I searched Peter Rouse, found his address, jotted it down, took my bulldog upstairs and went to bed. It was way too late at night to be paying impromptu visits to murder suspects. Besides, I had to figure out how to approach him. He was being hounded by reporters. He wasn’t going to just open the door and let me in. And also, I had to figure out how to keep myself from kneeing him in the balls the second I got within reach. There are pills to make you happy when you’re sad, pills to make you chill when you’re stressed. Why the hell hadn’t anyone invented a pill to make you less likely to assault a person who sorely deserved it?

Myrt followed me upstairs, but not into my bedroom. She went to Josh’s room instead. Sighing, I followed her, stood in the doorway and watched her sniff around the entire perimeter. The bed was still unmade. His pajamas and a used T-shirt lay on the floor, even though I’d bought each kid a big plastic hamper to put their laundry in. Myrtle found that pile of clothes, smelled them, pawed them into a perfect little bulldog nest, and then, sighing, collapsed on top of it. As always, she was snoring before she even hit the floor.

Broke my damn heart.

I tugged the blanket and pillow off Josh’s bed, tossed them down beside Myrt and curled up next to her. She snuggled a little closer. And that was where the two of us spent the night. She was missing her guy as much as I was missing mine.
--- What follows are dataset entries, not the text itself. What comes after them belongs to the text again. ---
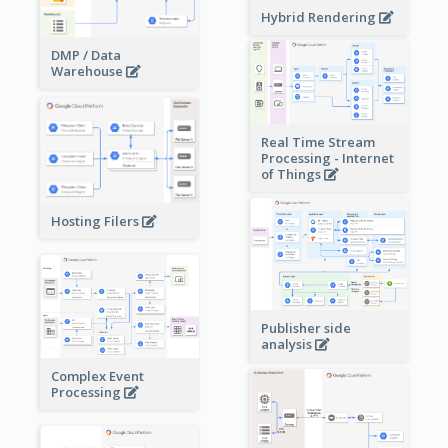
Hybrid Rendering
DMP / Data
Warehouse
Real Time Stream
Processing - Internet
of Things
Hosting Filers
Publisher side
analysis
Complex Event
Processing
You’re fucking doomed, you know that, right?

Yes, Inner Bitch. I know it.
I hadn’t intended for it to happen. I’d tried real hard to keep this—God, I hated the word—
relationship
in perspective. Don’t get too close. Don’t use the L word. Don’t
need
him, because if you do, then when you don’t have him anymore, it’ll hurt.

Too late. Too late for all of the above. Except for the use of the L word, of course, but that was on my to-do list. I just needed the right moment. And it probably ought to be one when I wasn’t as pissed off at him as I was right now. Damn him for not being here with me.

Damn him for taking the boys back.

Wow. If you’d told me a year ago that
those
words would whisper through
this
brain, I’d have called you a dirty liar.

* * *

Saturday morning dawned bright and beautiful, and Mason was up, showered, dressed and halfway down the stairs before he smelled the coffee. His heart took a little leap in his chest. Was Rachel here? Had she come over bright and early to make them breakfast and assure herself that he wasn’t overdoing it?

By the time he entered the kitchen, his grin was a mile wide. But Rachel wasn’t there. Just the boys. Joshua was setting the table, and Jeremy was making French toast and a lot of smoke. The coffeepot was full and calling to him, though, so he grabbed a cup off the table.

“Morning, boys.”

They were so focused on their work they hadn’t seen him. “Morning, Uncle Mace! We’re making breakfast,” Joshua said.

“I see that.” He moseyed to the coffeepot and gave the burner a sneaky downward turn underneath Jeremy’s pan before filling his mug. “Mmm. Looks great.”

Jere shrugged. “You’re supposed to take it easy. We figured we’d help out.” He turned the burner back up, but not as high as it had been.

Josh ran behind his uncle to pull out a chair, and Mason sat down. “Don’t feel like you have to do this every morning, guys. I’m fine. I really am.”

He wasn’t. His lungs still felt as if they’d been scrubbed on the inside with steel wool. And his arm still hurt like hell. It was healing, but he was pretty sure there were going to be lasting scars.

Jeremy brought a plateful of charred bread to the table. Mason helped himself to a couple of slices, and applied liberal amounts of syrup to help it go down. “Nice job, Jere. Thank you.”

Jere shrugged. “It was no big deal.” He stabbed a slice for himself.